**DOCUMENT**:
######

Court of Session Inner House First Division.

Friday, February 22. 1884.

[ Lord Kinnear, Ordinary.

21 SLR 410

The Police Commissioners of Dundee

v.

Straton and Yeaman.

Subject_1Superior and Vassal
Subject_2Feu-Contract
Subject_3Conjunct and Several Obligation
Subject_4Original Vassal — Successor in Feu.
Facts:

By a feu-contract the vassal bound “himself, his heirs, executors, and successors whomsoever, conjunctly and severally,” in the various obligations and prestations contained therein. In an action by the superior for implement of the obligations, directed both against the original vassal and his successor in the feu— held that the effect of the words “conjunctly and severally” was to constitute the obligations perpetual upon the original feuar, though he

Page: 411

had parted with the fun, to the effect of rendering him and his heirs and executors liable along with the successors in the feu.

Headnote:

The Police Commissioners of Dundee, as heritable proprietors of certain lands in High Street, Dundee, exposed the same to sale in feu-farm by public roup on 14th August 1878, in terms of articles and conditions of roup. A portion of the lands was purchased at the sale on behalf of William Straton, restaurateur, Dundee, at a yearly feu-duty of £250.

The feu-contract following on the sale, inter alia, declared a feu-duty of £250, to begin from Martinmas 1879, to be a real and preferable burden, and that Straton was to be bound within two years from Martinmas 1878 to erect and maintain stone buildings of a certain class, under a penalty (declared to be pactional and not penal) of an additional feu-duty, payable along with the ordinary feu-duty, so long as the failure should last; and Straton further undertook obligations as to paving part of the street, “and further bound and obliged himself, his heirs, executors, and successors whomsoever, conjunctly and severally, to content and pay to the said parties of the first part … the said yearly feu-duty of £250, … and all the other obligations and payments specified in the feu-contract.” The two years within which Starton was taken bound to build expired at Martinmas 1880, and no buildings were erected.

######

**RECORDS**:
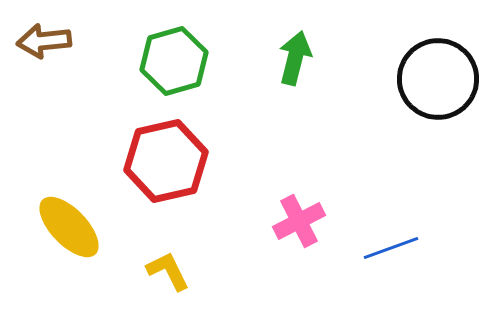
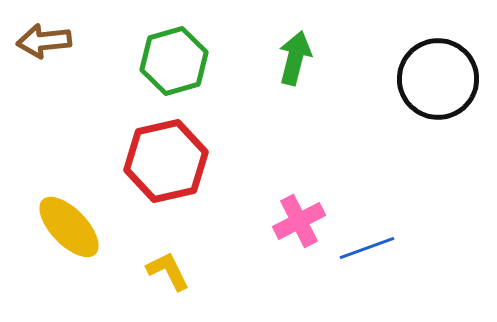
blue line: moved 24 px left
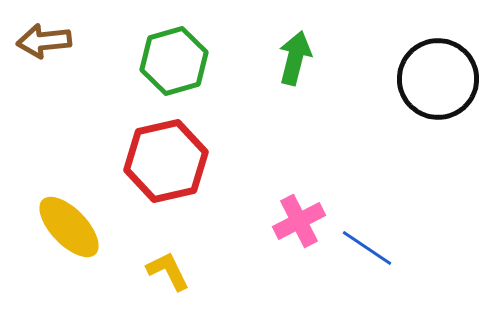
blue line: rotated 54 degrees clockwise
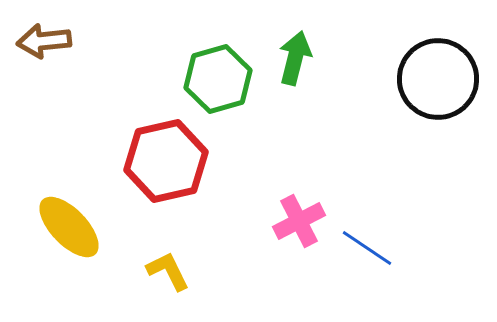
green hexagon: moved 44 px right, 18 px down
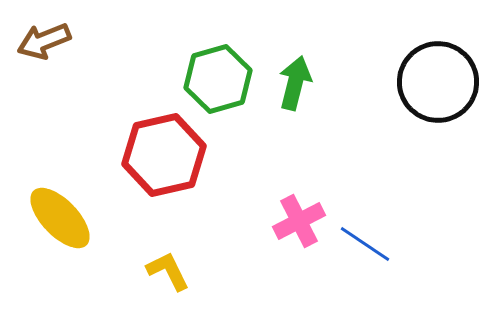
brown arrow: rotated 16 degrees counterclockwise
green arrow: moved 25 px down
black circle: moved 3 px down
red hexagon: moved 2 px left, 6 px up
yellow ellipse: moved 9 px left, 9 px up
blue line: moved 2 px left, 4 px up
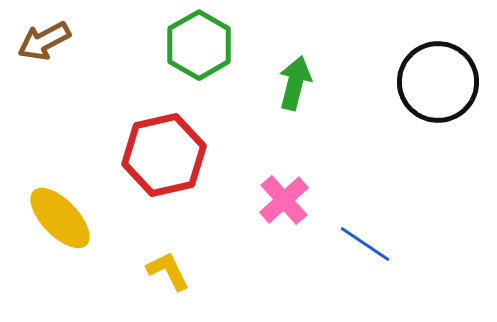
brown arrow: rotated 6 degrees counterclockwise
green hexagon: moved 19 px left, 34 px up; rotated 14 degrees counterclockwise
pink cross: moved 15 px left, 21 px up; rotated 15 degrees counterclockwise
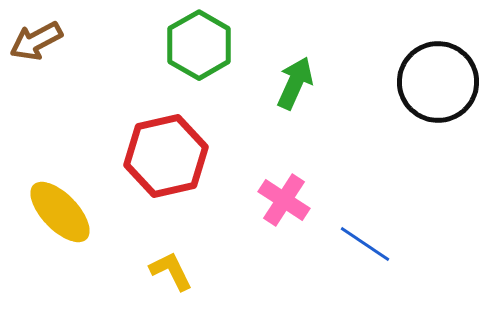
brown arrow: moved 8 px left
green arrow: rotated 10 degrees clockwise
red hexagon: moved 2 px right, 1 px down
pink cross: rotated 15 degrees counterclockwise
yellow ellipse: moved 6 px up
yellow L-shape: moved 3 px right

######

**TASKS**:
• a. What yearly feu-duty was the land bought for William Straton set at, according to the court report?
• b. Copy word for word everything in the court report from "Court of Session" down to "Straton and Yeaman.".

**RESPONSES**:
• a. £250

• b.
Court of Session Inner House First Division.

Friday, February 22. 1884.

[ Lord Kinnear, Ordinary.

21 SLR 410

The Police Commissioners of Dundee

v.

Straton and Yeaman.